A quick tutorial might be useful in the beginning, in general you learn as you go. You can always go back and correct stuff later when your accountant sees errors (mine always does).

We don't use ours for "bill and invoice tracking" as you stated. This would be a "credit" system in lieu of "cash". I track my outstanding receivables on a simple excel spread sheet. Row #1 is my job number, borrower's name, clients name, date of billing and the amount of the fee. When the job is paid, we highlight in yellow. Any un highlighted rows are un paid. First of the month, my office manager goes down the list and sends out past due notices.

We cross check our excel A/R with a big binder full of invoices.
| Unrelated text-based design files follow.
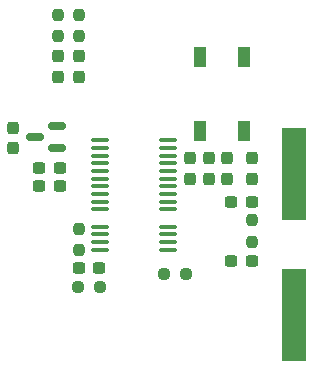
<source format=gbr>
%TF.GenerationSoftware,KiCad,Pcbnew,6.0.11+dfsg-1*%
%TF.CreationDate,2024-02-21T10:26:17+01:00*%
%TF.ProjectId,PCB_TMS,5043425f-544d-4532-9e6b-696361645f70,rev?*%
%TF.SameCoordinates,Original*%
%TF.FileFunction,Paste,Top*%
%TF.FilePolarity,Positive*%
%FSLAX46Y46*%
G04 Gerber Fmt 4.6, Leading zero omitted, Abs format (unit mm)*
G04 Created by KiCad (PCBNEW 6.0.11+dfsg-1) date 2024-02-21 10:26:17*
%MOMM*%
%LPD*%
G01*
G04 APERTURE LIST*
G04 Aperture macros list*
%AMRoundRect*
0 Rectangle with rounded corners*
0 $1 Rounding radius*
0 $2 $3 $4 $5 $6 $7 $8 $9 X,Y pos of 4 corners*
0 Add a 4 corners polygon primitive as box body*
4,1,4,$2,$3,$4,$5,$6,$7,$8,$9,$2,$3,0*
0 Add four circle primitives for the rounded corners*
1,1,$1+$1,$2,$3*
1,1,$1+$1,$4,$5*
1,1,$1+$1,$6,$7*
1,1,$1+$1,$8,$9*
0 Add four rect primitives between the rounded corners*
20,1,$1+$1,$2,$3,$4,$5,0*
20,1,$1+$1,$4,$5,$6,$7,0*
20,1,$1+$1,$6,$7,$8,$9,0*
20,1,$1+$1,$8,$9,$2,$3,0*%
G04 Aperture macros list end*
%ADD10RoundRect,0.237500X-0.300000X-0.237500X0.300000X-0.237500X0.300000X0.237500X-0.300000X0.237500X0*%
%ADD11RoundRect,0.237500X0.237500X-0.300000X0.237500X0.300000X-0.237500X0.300000X-0.237500X-0.300000X0*%
%ADD12R,2.000000X7.875000*%
%ADD13RoundRect,0.237500X-0.237500X0.300000X-0.237500X-0.300000X0.237500X-0.300000X0.237500X0.300000X0*%
%ADD14RoundRect,0.237500X0.250000X0.237500X-0.250000X0.237500X-0.250000X-0.237500X0.250000X-0.237500X0*%
%ADD15RoundRect,0.100000X0.637500X0.100000X-0.637500X0.100000X-0.637500X-0.100000X0.637500X-0.100000X0*%
%ADD16RoundRect,0.237500X-0.237500X0.287500X-0.237500X-0.287500X0.237500X-0.287500X0.237500X0.287500X0*%
%ADD17R,1.100000X1.800000*%
%ADD18RoundRect,0.237500X0.237500X-0.250000X0.237500X0.250000X-0.237500X0.250000X-0.237500X-0.250000X0*%
%ADD19RoundRect,0.237500X-0.250000X-0.237500X0.250000X-0.237500X0.250000X0.237500X-0.250000X0.237500X0*%
%ADD20RoundRect,0.237500X0.300000X0.237500X-0.300000X0.237500X-0.300000X-0.237500X0.300000X-0.237500X0*%
%ADD21RoundRect,0.237500X-0.237500X0.250000X-0.237500X-0.250000X0.237500X-0.250000X0.237500X0.250000X0*%
%ADD22RoundRect,0.150000X0.587500X0.150000X-0.587500X0.150000X-0.587500X-0.150000X0.587500X-0.150000X0*%
G04 APERTURE END LIST*
D10*
%TO.C,C5*%
X147937500Y-101287500D03*
X149662500Y-101287500D03*
%TD*%
D11*
%TO.C,C7*%
X149700000Y-94312500D03*
X149700000Y-92587500D03*
%TD*%
D12*
%TO.C,Y1*%
X153200000Y-93950000D03*
X153200000Y-105825000D03*
%TD*%
D13*
%TO.C,C1*%
X144450000Y-92575000D03*
X144450000Y-94300000D03*
%TD*%
D10*
%TO.C,C6*%
X147937500Y-96287500D03*
X149662500Y-96287500D03*
%TD*%
D13*
%TO.C,C9*%
X129450000Y-90000000D03*
X129450000Y-91725000D03*
%TD*%
D14*
%TO.C,R1*%
X144075000Y-102400000D03*
X142250000Y-102400000D03*
%TD*%
D15*
%TO.C,U3*%
X142562500Y-100325000D03*
X142562500Y-99675000D03*
X142562500Y-99025000D03*
X142562500Y-98375000D03*
X136837500Y-98375000D03*
X136837500Y-99025000D03*
X136837500Y-99675000D03*
X136837500Y-100325000D03*
%TD*%
%TO.C,U1*%
X142562500Y-96905000D03*
X142562500Y-96255000D03*
X142562500Y-95605000D03*
X142562500Y-94955000D03*
X142562500Y-94305000D03*
X142562500Y-93655000D03*
X142562500Y-93005000D03*
X142562500Y-92355000D03*
X142562500Y-91705000D03*
X142562500Y-91055000D03*
X136837500Y-91055000D03*
X136837500Y-91705000D03*
X136837500Y-92355000D03*
X136837500Y-93005000D03*
X136837500Y-93655000D03*
X136837500Y-94305000D03*
X136837500Y-94955000D03*
X136837500Y-95605000D03*
X136837500Y-96255000D03*
X136837500Y-96905000D03*
%TD*%
D16*
%TO.C,D1*%
X133250000Y-83925000D03*
X133250000Y-85675000D03*
%TD*%
D17*
%TO.C,SW2*%
X145300000Y-84050000D03*
X145300000Y-90250000D03*
X149000000Y-90250000D03*
X149000000Y-84050000D03*
%TD*%
D18*
%TO.C,R7*%
X135028000Y-82260000D03*
X135028000Y-80435000D03*
%TD*%
D19*
%TO.C,R4*%
X134975000Y-103450000D03*
X136800000Y-103450000D03*
%TD*%
D20*
%TO.C,1uF1*%
X133412500Y-94950000D03*
X131687500Y-94950000D03*
%TD*%
D13*
%TO.C,C2*%
X146000000Y-92575000D03*
X146000000Y-94300000D03*
%TD*%
D20*
%TO.C,C8*%
X136762500Y-101900000D03*
X135037500Y-101900000D03*
%TD*%
D18*
%TO.C,R6*%
X133250000Y-82269500D03*
X133250000Y-80444500D03*
%TD*%
D21*
%TO.C,R5*%
X135000000Y-98537500D03*
X135000000Y-100362500D03*
%TD*%
D18*
%TO.C,R2*%
X149700000Y-99650000D03*
X149700000Y-97825000D03*
%TD*%
D22*
%TO.C,U2*%
X133210000Y-91727500D03*
X133210000Y-89827500D03*
X131335000Y-90777500D03*
%TD*%
D16*
%TO.C,D2*%
X135028000Y-83925000D03*
X135028000Y-85675000D03*
%TD*%
D13*
%TO.C,C3*%
X147550000Y-92575000D03*
X147550000Y-94300000D03*
%TD*%
D10*
%TO.C,C4*%
X131675000Y-93400000D03*
X133400000Y-93400000D03*
%TD*%
M02*

</source>
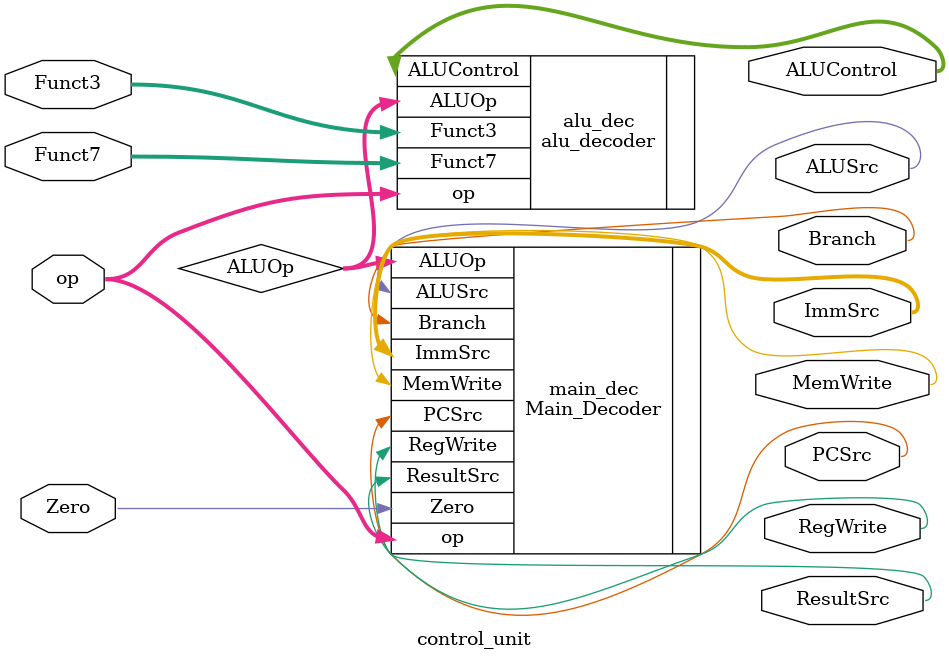
<source format=v>
/*`include "ALU_DECODER.v"
`include "MAIN_DECODER.v"
*/

module control_unit(op,RegWrite,ImmSrc,ALUSrc,MemWrite,ResultSrc,Branch,PCSrc,Zero,ALUControl,Funct3,Funct7);
                    
  input [6:0]op,Funct7;
                    input Zero;
  input [2:0]Funct3;
    output RegWrite,ALUSrc,MemWrite,ResultSrc,Branch,PCSrc;
    output [1:0]ImmSrc;
    output [2:0]ALUControl;

                    
                    
 wire [1:0]ALUOp;
                    
 Main_Decoder main_dec(.op(op)
             ,.RegWrite(RegWrite)
             ,.ImmSrc(ImmSrc)
             ,.ALUSrc(ALUSrc)
             ,.MemWrite(MemWrite)
             ,.ResultSrc(ResultSrc)
             ,.Branch(Branch)
             ,.ALUOp(ALUOp)
             ,.PCSrc(PCSrc)
             ,.Zero(Zero));
                    
                    
alu_decoder alu_dec (.ALUOp(ALUOp)
             ,.op(op)
             ,.ALUControl(ALUControl)
             ,.Funct3(Funct3)
             ,.Funct7(Funct7));                    
  
endmodule
</source>
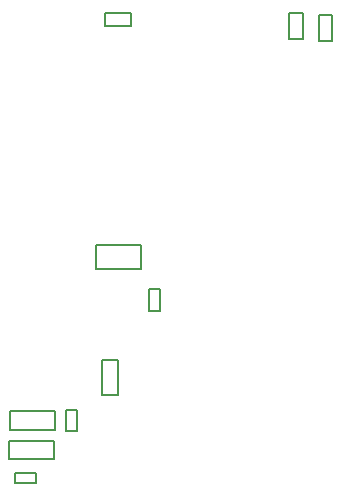
<source format=gbr>
%TF.GenerationSoftware,Altium Limited,Altium Designer,23.1.1 (15)*%
G04 Layer_Color=8388736*
%FSLAX45Y45*%
%MOMM*%
%TF.SameCoordinates,8C37DE4A-61E0-4A85-99FC-D0A1A2E6B02F*%
%TF.FilePolarity,Positive*%
%TF.FileFunction,Other,Top_Courtyard*%
%TF.Part,Single*%
G01*
G75*
%TA.AperFunction,NonConductor*%
%ADD140C,0.20000*%
D140*
X872569Y3986180D02*
X1093391D01*
X872569D02*
Y4101180D01*
X1093391D01*
Y3986180D02*
Y4101180D01*
X799353Y1931393D02*
Y2132607D01*
Y1931393D02*
X1180567D01*
Y2132607D01*
X799353D02*
X1180567D01*
X1248596Y1578173D02*
X1335844D01*
Y1759387D01*
X1248596D02*
X1335844D01*
X1248596Y1578173D02*
Y1759387D01*
X545656Y559633D02*
X632904D01*
Y740847D01*
X545656D02*
X632904D01*
X545656Y559633D02*
Y740847D01*
X107513Y118936D02*
Y206184D01*
Y118936D02*
X288727D01*
Y206184D01*
X107513D02*
X288727D01*
X2683160Y3863837D02*
X2798160D01*
Y4084659D01*
X2683160D02*
X2798160D01*
X2683160Y3863837D02*
Y4084659D01*
X2431700Y3875701D02*
X2546700D01*
Y4096523D01*
X2431700D02*
X2546700D01*
X2431700Y3875701D02*
Y4096523D01*
X443360Y318740D02*
Y473740D01*
X63360D02*
X443360D01*
X63360Y318740D02*
Y473740D01*
Y318740D02*
X443360D01*
X448440Y570200D02*
Y725200D01*
X68440D02*
X448440D01*
X68440Y570200D02*
Y725200D01*
Y570200D02*
X448440D01*
X845693Y865313D02*
X986907D01*
Y1156527D01*
X845693D02*
X986907D01*
X845693Y865313D02*
Y1156527D01*
%TF.MD5,7a4b37ab8271fa95b024d4a62953115b*%
M02*

</source>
When the check comes in the mail, we pull our copy of the invoice out of the binder and throw it away. Any invoices in that binder are not paid.

We have other cross cross checks in our appraisal job log as well (highlighting the fee when paid).
 
John,

Ditto on paying a professional...I had my accountant set up our LLC as well. I figure it is tax deductable service and I have confidence that my accountant has set up correctly for Uncle Sam.
 
What about the templates?

When you install QB, like all other good Intuit products, it goes through an interview session at one point you can choose from several pre-programmed Chart Of Accounts.

I think I picked the right one. No problems so far.
Yes my accounts are simple, very simple. It may be "too simple" for my accountant, but hey, it's his job to make it more complicated for the IRS.